Google sued for scraping data in AI expansion bid; company veteran quits
One of Google's earliest employees will step back from an executive management role, having held a senior position at the company's cloud unit
Agencies In a proposed class action lawsuit, Alphabet’s Google was accused of allegedly misusing vast amounts of personal information and copyrighted material to train its artificial intelligence systems, a report by Reuters said.
According to the report, the complaint was filed in San Francisco federal court by eight individuals seeking to represent millions of internet users and copyright holders said Google’s unauthorised scraping of data from websites violated their privacy and property rights.
Google employee since ‘99 quits
One of Google’s earliest employees will step back from an executive management role, having held a senior position at the company’s cloud unit. Urs Hölzle joined the firm in 1999 as its eighth employee, and will now transition into a role as a Google Fellow, the company said.

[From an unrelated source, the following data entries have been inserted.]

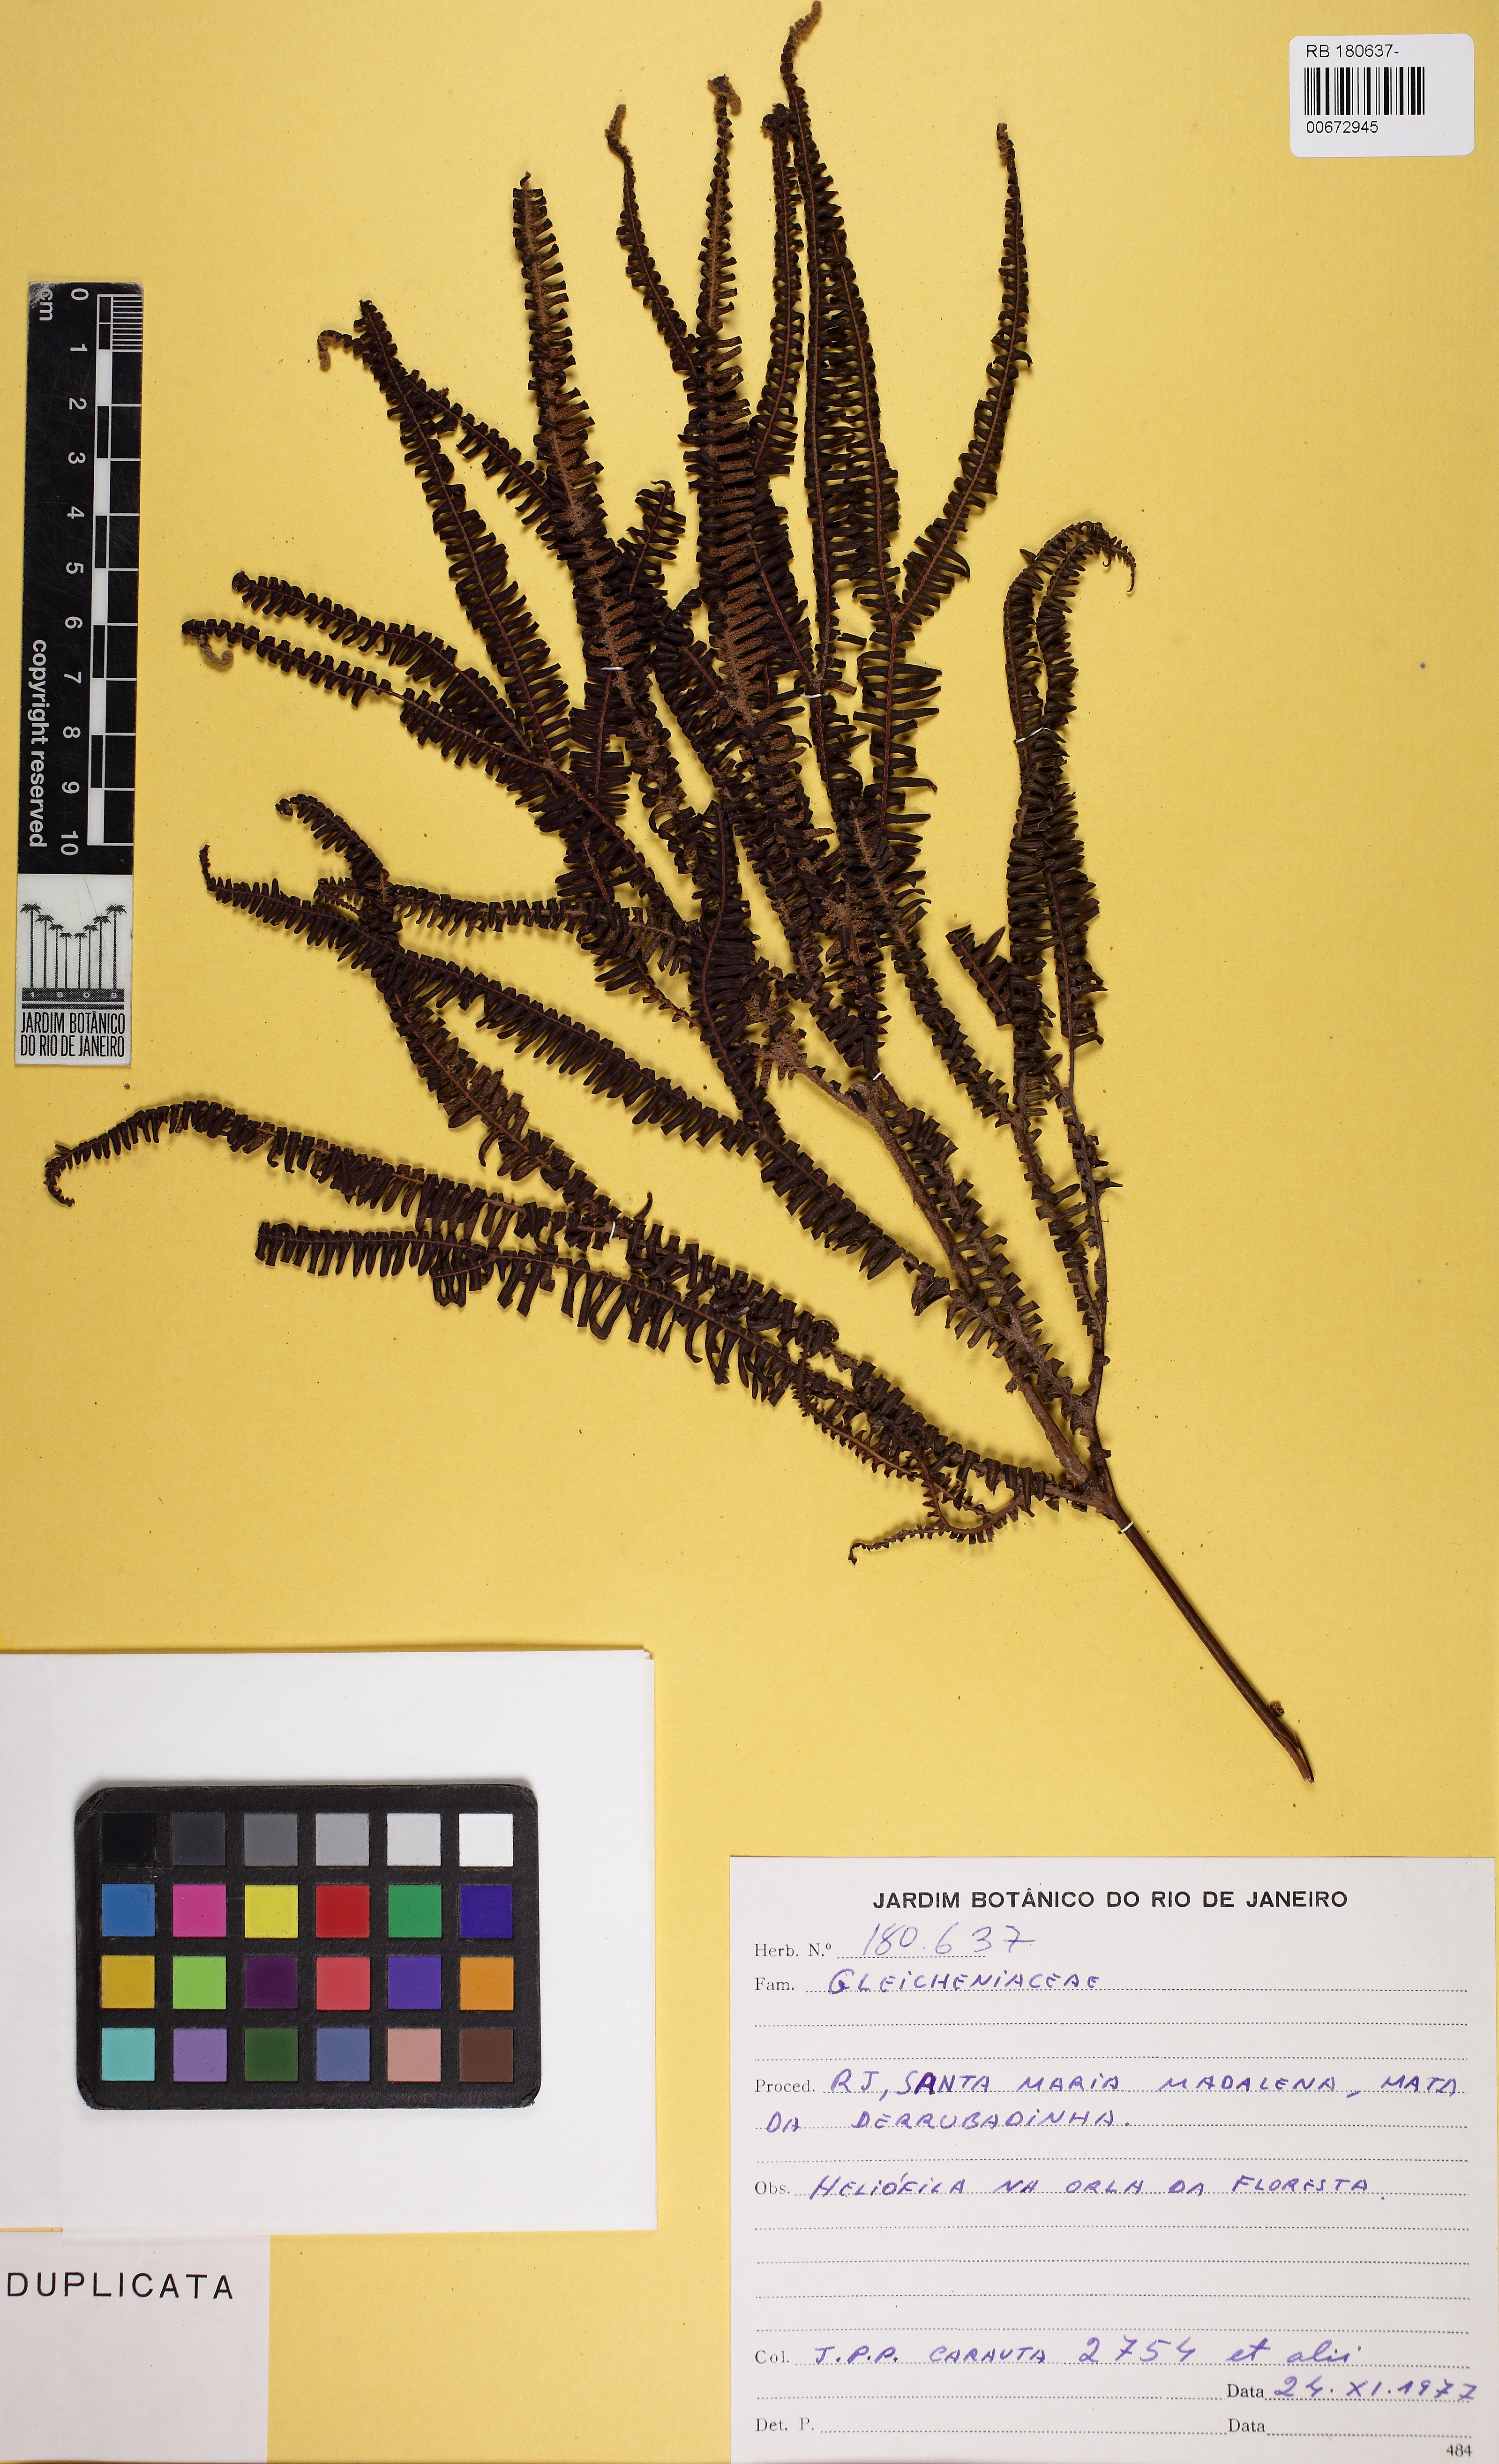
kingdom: Plantae
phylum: Tracheophyta
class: Polypodiopsida
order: Gleicheniales
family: Gleicheniaceae
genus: Sticherus
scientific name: Sticherus lanuginosus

In Google’s early years, Hölzle was instrumental in building the unique computing machinery that supported its major services, letting the company expand quickly from search into mapping, video and countless other fields. Eventually, Google would package that computing infrastructure as the core selling point of its cloud division. More recently, Hölzle led Google’s push into making its own chips for processing AI, although the firm has been struggling to sell that hardware via cloud services. Hölzle is one of the last remaining Google employees that worked closely with company founders Larry Page and Sergey Brin.
CNBC earlier reported that Hölzle would become an “individual contributor” after more than two decades of leading technical teams, citing an internal email from Google Cloud Chief Executive Officer Thomas Kurian. The veteran will focus on articulating technical AI processes, facilitating discussions, and streamlining decision making.